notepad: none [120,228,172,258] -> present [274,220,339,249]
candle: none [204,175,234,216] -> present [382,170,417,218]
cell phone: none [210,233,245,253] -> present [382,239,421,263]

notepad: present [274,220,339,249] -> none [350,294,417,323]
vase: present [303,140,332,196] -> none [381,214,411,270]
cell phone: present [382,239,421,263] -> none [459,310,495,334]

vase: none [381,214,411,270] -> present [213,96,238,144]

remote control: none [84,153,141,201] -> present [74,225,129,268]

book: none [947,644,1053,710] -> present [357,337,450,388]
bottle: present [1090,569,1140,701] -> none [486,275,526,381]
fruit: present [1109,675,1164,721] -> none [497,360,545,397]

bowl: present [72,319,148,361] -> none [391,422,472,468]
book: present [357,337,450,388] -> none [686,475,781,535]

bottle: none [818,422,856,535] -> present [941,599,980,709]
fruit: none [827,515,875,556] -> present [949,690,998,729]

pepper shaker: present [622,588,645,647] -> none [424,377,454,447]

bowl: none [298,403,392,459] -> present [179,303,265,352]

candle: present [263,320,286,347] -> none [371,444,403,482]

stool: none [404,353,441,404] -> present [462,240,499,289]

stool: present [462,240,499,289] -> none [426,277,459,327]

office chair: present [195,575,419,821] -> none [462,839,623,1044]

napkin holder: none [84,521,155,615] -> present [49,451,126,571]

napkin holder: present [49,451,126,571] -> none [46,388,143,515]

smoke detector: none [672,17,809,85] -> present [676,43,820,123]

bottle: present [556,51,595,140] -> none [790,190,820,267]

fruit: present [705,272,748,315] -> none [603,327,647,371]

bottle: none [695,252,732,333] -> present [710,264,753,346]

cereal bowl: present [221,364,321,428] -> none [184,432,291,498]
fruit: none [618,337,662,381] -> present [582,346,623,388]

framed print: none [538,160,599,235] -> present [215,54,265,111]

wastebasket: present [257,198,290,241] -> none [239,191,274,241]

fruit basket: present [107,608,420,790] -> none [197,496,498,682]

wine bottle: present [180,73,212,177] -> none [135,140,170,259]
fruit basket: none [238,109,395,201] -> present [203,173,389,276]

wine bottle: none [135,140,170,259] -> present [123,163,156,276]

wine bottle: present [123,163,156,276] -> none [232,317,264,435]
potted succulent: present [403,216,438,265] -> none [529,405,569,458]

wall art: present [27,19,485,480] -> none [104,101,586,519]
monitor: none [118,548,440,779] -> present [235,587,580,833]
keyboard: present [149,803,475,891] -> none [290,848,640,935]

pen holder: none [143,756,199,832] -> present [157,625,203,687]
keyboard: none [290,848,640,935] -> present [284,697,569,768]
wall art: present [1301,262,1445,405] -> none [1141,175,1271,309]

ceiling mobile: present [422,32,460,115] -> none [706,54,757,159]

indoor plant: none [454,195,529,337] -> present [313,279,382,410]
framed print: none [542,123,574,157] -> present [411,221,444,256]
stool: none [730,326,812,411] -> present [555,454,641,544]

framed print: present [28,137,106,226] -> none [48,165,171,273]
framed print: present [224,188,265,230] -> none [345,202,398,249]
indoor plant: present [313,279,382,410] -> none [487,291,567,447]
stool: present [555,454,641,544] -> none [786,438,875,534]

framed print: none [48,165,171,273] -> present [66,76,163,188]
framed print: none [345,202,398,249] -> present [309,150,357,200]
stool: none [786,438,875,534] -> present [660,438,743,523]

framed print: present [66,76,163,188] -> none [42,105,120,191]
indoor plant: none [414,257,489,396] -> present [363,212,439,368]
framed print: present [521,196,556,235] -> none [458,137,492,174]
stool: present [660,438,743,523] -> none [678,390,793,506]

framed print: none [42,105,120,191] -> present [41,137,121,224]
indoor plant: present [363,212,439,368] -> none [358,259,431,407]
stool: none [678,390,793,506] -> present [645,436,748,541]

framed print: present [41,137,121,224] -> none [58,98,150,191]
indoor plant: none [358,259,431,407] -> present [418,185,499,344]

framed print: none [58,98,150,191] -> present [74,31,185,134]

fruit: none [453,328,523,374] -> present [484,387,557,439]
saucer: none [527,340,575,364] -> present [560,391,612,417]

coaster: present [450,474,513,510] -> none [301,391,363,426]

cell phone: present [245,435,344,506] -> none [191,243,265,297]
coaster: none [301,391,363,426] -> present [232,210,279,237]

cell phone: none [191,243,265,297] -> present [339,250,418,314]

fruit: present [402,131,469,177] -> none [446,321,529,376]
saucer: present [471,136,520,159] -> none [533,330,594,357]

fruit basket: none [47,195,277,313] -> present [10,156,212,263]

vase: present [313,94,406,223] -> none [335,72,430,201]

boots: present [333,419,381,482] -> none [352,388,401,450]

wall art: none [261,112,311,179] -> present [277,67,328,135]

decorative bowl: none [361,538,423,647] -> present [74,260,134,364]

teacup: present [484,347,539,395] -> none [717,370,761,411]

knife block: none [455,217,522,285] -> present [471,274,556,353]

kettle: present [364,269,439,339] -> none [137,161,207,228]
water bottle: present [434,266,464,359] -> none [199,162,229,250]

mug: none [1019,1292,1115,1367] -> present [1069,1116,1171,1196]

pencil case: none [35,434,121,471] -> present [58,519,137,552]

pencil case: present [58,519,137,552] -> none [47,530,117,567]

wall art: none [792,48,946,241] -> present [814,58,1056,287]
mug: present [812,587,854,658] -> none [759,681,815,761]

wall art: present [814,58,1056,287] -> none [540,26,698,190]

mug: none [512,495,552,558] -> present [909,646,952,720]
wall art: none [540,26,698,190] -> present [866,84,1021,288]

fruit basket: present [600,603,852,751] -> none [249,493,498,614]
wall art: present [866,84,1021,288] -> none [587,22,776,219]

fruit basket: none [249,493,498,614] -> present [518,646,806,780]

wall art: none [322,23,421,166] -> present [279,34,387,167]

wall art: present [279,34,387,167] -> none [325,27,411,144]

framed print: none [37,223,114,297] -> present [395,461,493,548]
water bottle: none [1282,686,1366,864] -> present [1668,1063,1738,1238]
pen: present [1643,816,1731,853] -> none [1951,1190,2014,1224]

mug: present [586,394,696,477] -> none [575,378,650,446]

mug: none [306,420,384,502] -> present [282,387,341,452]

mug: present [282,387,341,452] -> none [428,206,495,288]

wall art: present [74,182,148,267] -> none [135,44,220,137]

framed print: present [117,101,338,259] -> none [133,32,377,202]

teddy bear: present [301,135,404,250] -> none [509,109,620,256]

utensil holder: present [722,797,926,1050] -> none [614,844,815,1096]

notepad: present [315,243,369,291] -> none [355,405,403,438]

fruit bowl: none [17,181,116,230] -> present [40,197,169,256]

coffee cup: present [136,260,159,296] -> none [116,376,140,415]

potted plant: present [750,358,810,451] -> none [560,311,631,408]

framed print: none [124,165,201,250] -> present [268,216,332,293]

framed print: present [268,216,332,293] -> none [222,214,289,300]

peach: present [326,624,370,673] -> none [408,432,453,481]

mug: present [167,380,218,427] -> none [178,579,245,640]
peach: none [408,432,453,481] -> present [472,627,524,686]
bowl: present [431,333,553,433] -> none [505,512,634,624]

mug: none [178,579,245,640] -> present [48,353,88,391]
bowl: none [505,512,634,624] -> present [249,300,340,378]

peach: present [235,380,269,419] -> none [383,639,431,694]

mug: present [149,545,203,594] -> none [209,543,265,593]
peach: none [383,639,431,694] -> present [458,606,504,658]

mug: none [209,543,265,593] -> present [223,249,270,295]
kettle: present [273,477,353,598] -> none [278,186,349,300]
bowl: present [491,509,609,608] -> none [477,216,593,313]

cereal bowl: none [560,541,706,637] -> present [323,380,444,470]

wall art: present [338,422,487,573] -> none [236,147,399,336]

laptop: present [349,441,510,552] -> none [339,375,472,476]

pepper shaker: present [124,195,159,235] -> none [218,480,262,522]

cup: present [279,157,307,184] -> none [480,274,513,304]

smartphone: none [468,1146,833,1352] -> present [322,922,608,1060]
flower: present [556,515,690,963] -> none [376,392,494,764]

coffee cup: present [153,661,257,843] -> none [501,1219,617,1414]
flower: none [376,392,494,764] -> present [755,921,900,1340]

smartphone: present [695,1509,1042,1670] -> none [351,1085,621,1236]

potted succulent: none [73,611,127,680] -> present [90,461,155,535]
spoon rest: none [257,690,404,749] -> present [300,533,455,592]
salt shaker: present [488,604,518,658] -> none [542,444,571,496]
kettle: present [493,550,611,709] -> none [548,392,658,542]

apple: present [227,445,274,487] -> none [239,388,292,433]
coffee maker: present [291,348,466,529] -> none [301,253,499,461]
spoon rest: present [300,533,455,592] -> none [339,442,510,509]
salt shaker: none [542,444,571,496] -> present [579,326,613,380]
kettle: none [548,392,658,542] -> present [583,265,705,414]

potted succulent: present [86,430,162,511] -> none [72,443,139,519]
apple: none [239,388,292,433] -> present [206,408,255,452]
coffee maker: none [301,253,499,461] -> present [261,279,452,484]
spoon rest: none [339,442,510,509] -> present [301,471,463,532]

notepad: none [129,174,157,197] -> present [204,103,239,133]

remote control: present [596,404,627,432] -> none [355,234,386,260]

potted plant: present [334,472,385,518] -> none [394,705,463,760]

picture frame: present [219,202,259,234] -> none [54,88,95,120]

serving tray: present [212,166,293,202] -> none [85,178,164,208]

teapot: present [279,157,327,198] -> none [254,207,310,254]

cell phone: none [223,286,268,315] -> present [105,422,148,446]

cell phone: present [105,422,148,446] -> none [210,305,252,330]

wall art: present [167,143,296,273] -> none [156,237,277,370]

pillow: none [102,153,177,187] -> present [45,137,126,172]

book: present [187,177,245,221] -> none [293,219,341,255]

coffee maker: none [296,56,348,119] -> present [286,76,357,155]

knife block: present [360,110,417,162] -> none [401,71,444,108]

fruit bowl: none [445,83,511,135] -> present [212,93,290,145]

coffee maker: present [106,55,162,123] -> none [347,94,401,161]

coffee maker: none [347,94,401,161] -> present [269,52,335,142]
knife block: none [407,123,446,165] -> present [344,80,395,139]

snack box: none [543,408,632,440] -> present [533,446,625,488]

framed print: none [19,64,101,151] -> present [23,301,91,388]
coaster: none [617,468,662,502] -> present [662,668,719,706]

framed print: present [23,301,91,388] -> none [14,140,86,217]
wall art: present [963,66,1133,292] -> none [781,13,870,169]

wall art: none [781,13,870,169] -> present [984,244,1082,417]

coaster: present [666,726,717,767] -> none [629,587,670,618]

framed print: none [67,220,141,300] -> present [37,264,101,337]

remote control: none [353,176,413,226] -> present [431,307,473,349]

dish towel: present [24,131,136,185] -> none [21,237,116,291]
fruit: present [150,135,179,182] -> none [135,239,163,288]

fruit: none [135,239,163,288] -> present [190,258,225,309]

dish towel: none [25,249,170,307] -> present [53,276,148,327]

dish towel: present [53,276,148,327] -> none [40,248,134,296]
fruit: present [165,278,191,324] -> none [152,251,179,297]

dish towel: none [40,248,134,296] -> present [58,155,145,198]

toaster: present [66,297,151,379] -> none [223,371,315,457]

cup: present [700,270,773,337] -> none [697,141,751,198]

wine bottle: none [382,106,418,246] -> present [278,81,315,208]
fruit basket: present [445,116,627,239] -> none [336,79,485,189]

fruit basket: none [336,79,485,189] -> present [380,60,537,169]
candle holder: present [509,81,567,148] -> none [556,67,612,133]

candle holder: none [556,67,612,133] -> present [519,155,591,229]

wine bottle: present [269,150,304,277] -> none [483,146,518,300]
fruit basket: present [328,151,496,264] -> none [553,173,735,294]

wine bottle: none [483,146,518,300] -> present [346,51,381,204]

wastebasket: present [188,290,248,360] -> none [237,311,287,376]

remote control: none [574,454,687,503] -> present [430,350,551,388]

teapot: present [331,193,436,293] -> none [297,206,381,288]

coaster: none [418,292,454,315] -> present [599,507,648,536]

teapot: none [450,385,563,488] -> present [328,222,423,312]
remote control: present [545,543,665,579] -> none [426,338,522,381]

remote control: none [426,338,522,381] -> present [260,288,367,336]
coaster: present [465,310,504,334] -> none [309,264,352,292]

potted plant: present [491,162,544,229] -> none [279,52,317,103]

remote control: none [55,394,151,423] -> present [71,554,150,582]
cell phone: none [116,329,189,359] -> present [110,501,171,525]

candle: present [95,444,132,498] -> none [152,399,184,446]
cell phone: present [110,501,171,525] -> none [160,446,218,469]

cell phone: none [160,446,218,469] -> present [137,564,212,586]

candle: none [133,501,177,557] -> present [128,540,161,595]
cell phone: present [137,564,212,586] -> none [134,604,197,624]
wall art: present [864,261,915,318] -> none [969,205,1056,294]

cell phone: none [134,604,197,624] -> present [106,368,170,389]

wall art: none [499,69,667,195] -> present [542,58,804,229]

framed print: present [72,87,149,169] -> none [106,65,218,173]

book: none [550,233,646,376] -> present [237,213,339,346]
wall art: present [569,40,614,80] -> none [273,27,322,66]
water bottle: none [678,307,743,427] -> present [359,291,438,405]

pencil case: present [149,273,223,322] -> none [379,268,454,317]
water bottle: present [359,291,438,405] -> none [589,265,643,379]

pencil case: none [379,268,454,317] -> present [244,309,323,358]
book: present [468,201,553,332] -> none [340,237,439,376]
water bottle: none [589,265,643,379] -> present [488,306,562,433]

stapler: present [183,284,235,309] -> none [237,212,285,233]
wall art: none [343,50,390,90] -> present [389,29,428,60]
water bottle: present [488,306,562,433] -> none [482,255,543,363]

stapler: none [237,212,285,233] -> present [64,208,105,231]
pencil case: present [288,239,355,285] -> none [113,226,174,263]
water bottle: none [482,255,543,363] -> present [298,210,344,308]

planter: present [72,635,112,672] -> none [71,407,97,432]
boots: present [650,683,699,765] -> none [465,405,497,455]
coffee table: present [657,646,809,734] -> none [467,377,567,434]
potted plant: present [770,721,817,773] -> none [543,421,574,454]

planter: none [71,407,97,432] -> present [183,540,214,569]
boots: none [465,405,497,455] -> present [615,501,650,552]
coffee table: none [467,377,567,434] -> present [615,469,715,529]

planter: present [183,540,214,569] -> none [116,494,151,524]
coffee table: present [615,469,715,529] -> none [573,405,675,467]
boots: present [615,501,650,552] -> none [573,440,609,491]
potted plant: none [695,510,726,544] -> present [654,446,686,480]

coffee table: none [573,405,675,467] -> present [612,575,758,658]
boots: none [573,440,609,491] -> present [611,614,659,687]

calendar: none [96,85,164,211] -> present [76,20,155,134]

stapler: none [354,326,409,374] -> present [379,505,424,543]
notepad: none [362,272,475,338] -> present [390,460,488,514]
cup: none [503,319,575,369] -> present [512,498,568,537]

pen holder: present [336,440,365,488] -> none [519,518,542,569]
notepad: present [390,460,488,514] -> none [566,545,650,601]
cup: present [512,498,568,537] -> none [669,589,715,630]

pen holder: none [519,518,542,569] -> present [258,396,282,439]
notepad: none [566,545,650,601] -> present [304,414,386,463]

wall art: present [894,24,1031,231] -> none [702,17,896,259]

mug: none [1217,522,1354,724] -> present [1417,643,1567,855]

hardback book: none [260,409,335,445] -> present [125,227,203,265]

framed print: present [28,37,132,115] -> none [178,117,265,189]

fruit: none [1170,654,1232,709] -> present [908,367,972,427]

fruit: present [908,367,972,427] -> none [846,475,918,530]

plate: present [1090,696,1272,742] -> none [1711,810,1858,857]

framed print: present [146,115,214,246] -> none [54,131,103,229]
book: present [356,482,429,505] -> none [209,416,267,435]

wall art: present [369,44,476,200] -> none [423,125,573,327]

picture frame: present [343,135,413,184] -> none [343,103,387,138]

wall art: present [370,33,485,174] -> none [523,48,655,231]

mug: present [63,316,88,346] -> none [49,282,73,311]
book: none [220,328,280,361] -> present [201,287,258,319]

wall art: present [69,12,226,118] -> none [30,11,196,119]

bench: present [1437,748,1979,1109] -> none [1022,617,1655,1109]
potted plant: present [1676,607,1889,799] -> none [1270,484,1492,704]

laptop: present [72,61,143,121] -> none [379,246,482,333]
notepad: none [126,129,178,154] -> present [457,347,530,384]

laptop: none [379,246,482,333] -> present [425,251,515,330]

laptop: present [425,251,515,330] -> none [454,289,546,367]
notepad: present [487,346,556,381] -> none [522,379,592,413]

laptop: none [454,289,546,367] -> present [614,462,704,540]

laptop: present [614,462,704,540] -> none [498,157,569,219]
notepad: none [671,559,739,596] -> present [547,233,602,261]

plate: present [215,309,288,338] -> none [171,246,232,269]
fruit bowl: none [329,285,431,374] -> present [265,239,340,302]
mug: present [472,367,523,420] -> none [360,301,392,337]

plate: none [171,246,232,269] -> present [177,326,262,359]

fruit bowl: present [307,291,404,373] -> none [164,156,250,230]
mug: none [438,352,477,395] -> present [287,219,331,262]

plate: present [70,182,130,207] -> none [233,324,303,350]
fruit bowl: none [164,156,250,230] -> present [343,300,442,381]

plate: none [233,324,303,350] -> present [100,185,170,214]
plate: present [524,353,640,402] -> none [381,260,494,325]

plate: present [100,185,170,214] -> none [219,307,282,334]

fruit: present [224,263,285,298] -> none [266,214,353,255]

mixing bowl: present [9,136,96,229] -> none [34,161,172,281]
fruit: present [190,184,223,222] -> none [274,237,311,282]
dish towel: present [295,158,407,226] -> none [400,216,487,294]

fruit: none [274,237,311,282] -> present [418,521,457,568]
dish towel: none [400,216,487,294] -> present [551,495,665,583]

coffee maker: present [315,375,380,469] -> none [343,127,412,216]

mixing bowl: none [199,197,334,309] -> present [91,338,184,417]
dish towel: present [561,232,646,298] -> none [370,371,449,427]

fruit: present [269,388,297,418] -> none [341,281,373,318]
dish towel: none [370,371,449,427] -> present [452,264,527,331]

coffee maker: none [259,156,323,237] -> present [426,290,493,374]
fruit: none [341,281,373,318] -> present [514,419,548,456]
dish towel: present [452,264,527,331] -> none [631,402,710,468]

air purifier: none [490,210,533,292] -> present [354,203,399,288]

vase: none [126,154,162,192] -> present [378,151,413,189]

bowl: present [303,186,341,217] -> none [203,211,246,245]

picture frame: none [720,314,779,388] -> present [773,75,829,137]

──────────

- _WHAT TO DO_: The required answer is the run of lines above, starting at the line with "water bottle: none [678,307,743,427]" and ending at the line with "stapler: none [237,212,285,233]", reproduced exactly with both ends.

- _SOLUTION_:
water bottle: none [678,307,743,427] -> present [359,291,438,405]

pencil case: present [149,273,223,322] -> none [379,268,454,317]
water bottle: present [359,291,438,405] -> none [589,265,643,379]

pencil case: none [379,268,454,317] -> present [244,309,323,358]
book: present [468,201,553,332] -> none [340,237,439,376]
water bottle: none [589,265,643,379] -> present [488,306,562,433]

stapler: present [183,284,235,309] -> none [237,212,285,233]
wall art: none [343,50,390,90] -> present [389,29,428,60]
water bottle: present [488,306,562,433] -> none [482,255,543,363]

stapler: none [237,212,285,233] -> present [64,208,105,231]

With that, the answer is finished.